When his mum couldn’t cope, she sent the children to live with an aunty on the northern New South Wales coast. It was the early 2000s, and Noah was eight. His aunty beat Noah and his sister, and he used to run away a lot. To stop him going anywhere his aunty would tie him to a chair.

Noah was 10 when police were called to the home, and they found him restrained in this way. He was removed from his aunty’s care and placed in a nearby foster home. The foster family’s older son, Jake, who was around 18, sexually abused Noah.

‘I was playing a game, playing PlayStation ... He used to touch me up and that. He used to have sex with me.’ The abuse happened ‘pretty often’ over the few months Noah lived with the family. He told the foster parents about it, ‘but they didn’t believe me because it was their son’.

Noah was then moved to a Catholic residential care facility. This home was okay at first, and he was placed in a cottage with carers looking after him. After a few months an older boy called Trent moved in.

‘I reckon he was about 15 and he abused me after two weeks. I was in the cottages when Trent pushed me to the floor and raped me. He did it again and I told him I would tell on him if he did it again so he stopped doing that.’

‘On and off he would kiss me, try and feel me up, and he would make me do things to him sometimes. This went on for about two years. He would wait for the carers to go to sleep and then come into my room.’

Eventually, Trent ‘got caught kissing me by one of the nuns, Sister Clarice, and then I went to a different house’. Despite having been threatened with physical violence by Trent, Noah told the nun what had been happening.

In this new house Noah had ‘to go up to the priest’s house and help him cook’. Father Adam was in his 60s ‘and would smoke pot. He was real sick ... The priest gave me pot, and I ended up getting addicted’. The priest also have Noah money to buy methamphetamine, and ‘touched me up’.

When Noah was heavily drug-affected Father Adam ‘starting pulling me off and that, and kissing me’. The abuse went on for around two years, until Noah’s girlfriend caught them together.
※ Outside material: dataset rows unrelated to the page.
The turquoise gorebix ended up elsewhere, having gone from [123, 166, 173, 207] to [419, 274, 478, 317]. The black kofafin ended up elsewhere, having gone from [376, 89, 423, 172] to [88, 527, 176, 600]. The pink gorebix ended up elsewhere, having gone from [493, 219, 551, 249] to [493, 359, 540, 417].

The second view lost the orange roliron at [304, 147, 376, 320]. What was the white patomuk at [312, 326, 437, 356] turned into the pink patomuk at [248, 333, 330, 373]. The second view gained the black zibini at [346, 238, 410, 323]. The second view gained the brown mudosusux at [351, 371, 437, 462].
She bashed the priest, and after this Noah stopped visiting him.

His girlfriend also helped him deal with Trent. ‘One day I stayed at my girlfriend’s [house] and Trent from the home was living there and tried to touch me, but I told my girlfriend who told him to go’.

Noah spent periods in juvenile detention, and started self-harming. ‘When I was locked up I used to slash up. I never felt safe, always worried about someone doing stuff to me.’
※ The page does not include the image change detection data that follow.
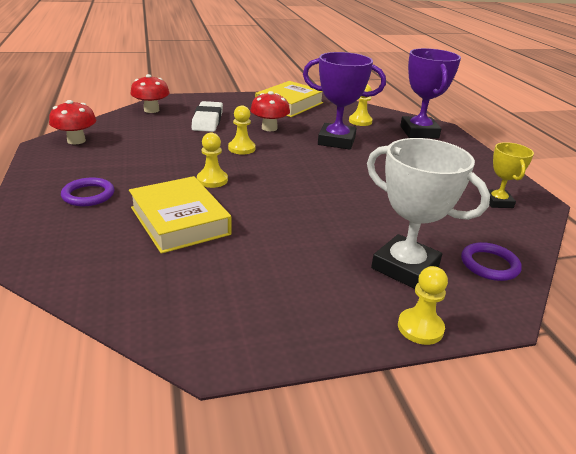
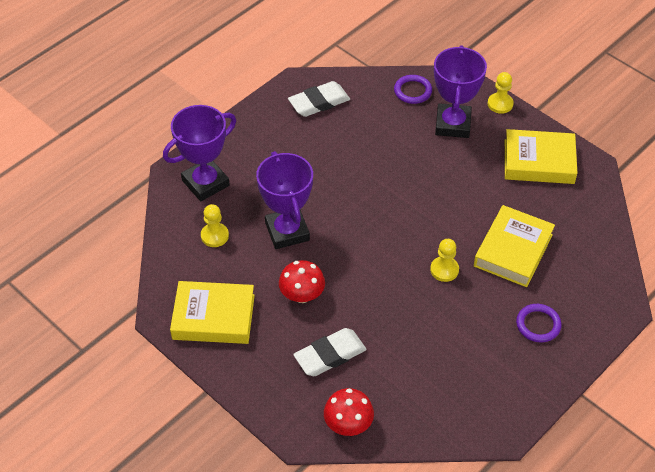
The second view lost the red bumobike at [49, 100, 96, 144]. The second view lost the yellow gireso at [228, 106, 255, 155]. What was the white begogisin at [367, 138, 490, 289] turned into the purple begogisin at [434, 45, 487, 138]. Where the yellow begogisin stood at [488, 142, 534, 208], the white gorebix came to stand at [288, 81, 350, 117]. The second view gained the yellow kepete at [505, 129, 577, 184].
He told a youth worker in prison about what Father Adam had done. She encouraged him to tell the police, but he decided not to. Even though he told the Commissioner that Father Adam ‘should be shot’ for what he did, Noah still feels like he is somehow to blame for the abuse he experienced ‘because of my disability and that’.
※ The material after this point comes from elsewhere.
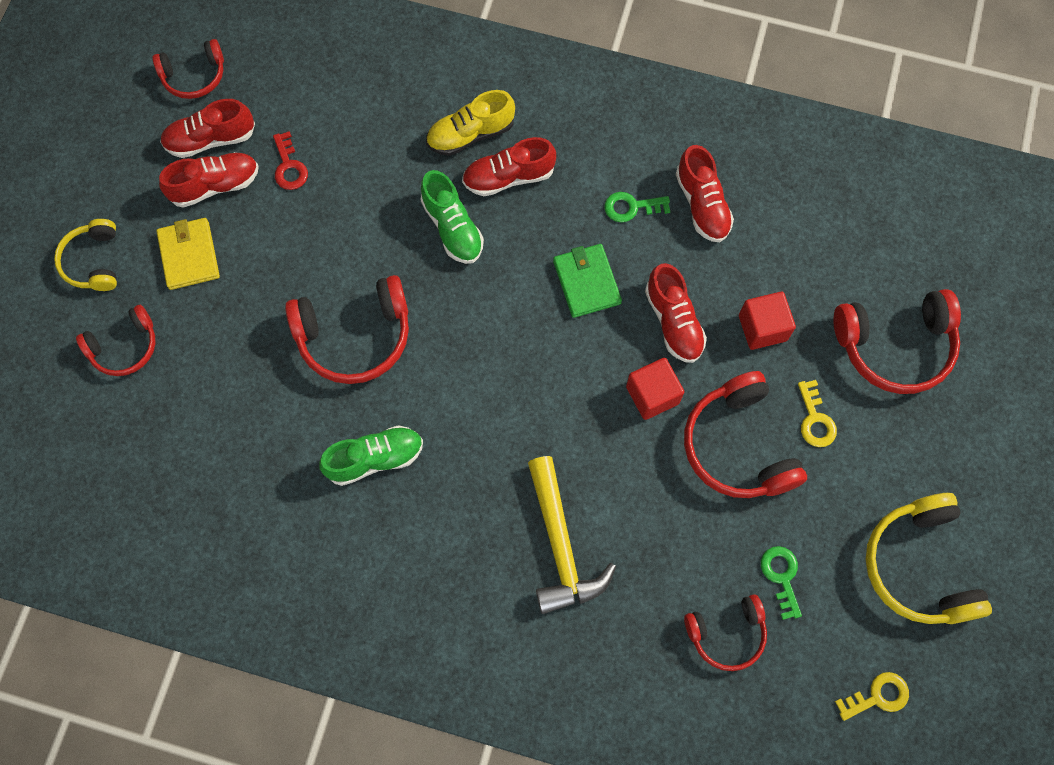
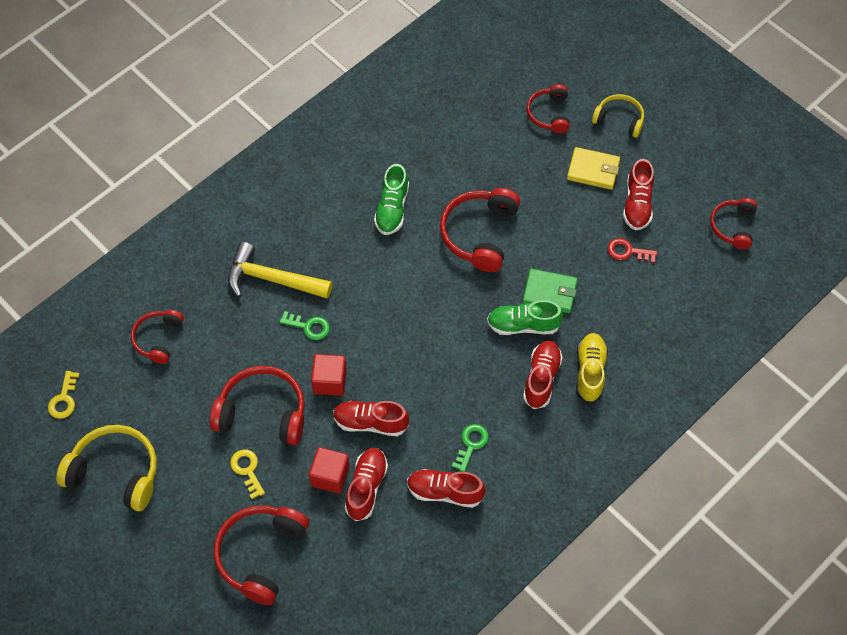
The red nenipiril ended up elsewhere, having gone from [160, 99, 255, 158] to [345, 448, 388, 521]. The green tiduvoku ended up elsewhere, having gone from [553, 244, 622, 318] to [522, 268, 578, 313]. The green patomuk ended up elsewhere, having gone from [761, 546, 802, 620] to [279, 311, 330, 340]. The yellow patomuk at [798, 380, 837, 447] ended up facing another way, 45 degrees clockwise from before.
Noah’s criminal offending escalated, as did his drug taking. He was also diagnosed with schizophrenia, but medication has stabilised his symptoms.

As yet, Noah has not reported any of the abuse to police, but told the Commissioner he will speak with his support person about whether to do so. He thinks it might be good to make a report about Father Adam, to try and ‘get him off the street – he might be doing that to other people’.

Noah spoke to the Commissioner from prison, and is due to be released soon. He is undertaking a program to help him deal with his aggression and other issues, to try and prevent him from re-offending.

He still worries a little about how he will go when he is released, but knows he is making progress. ‘I’ve come a long way since I first got locked up. I was getting into fights every day.’

Every night Noah has nightmares about Father Adam, that one day he ‘is gonna come and kill me’. It is only recently that Noah has accessed counselling ‘because I don't like talking about it ‘cause it makes me feel guilty. But I have now, and want to keep that because it takes me time to work things out’.

Noah speaks to his mum on the phone sometimes, but has not had contact with his siblings. He relies on community workers to help him with his everyday life and decisions. ‘I would like to feel safe but is hard because I don’t really have a place and I need a support worker who stays with me.’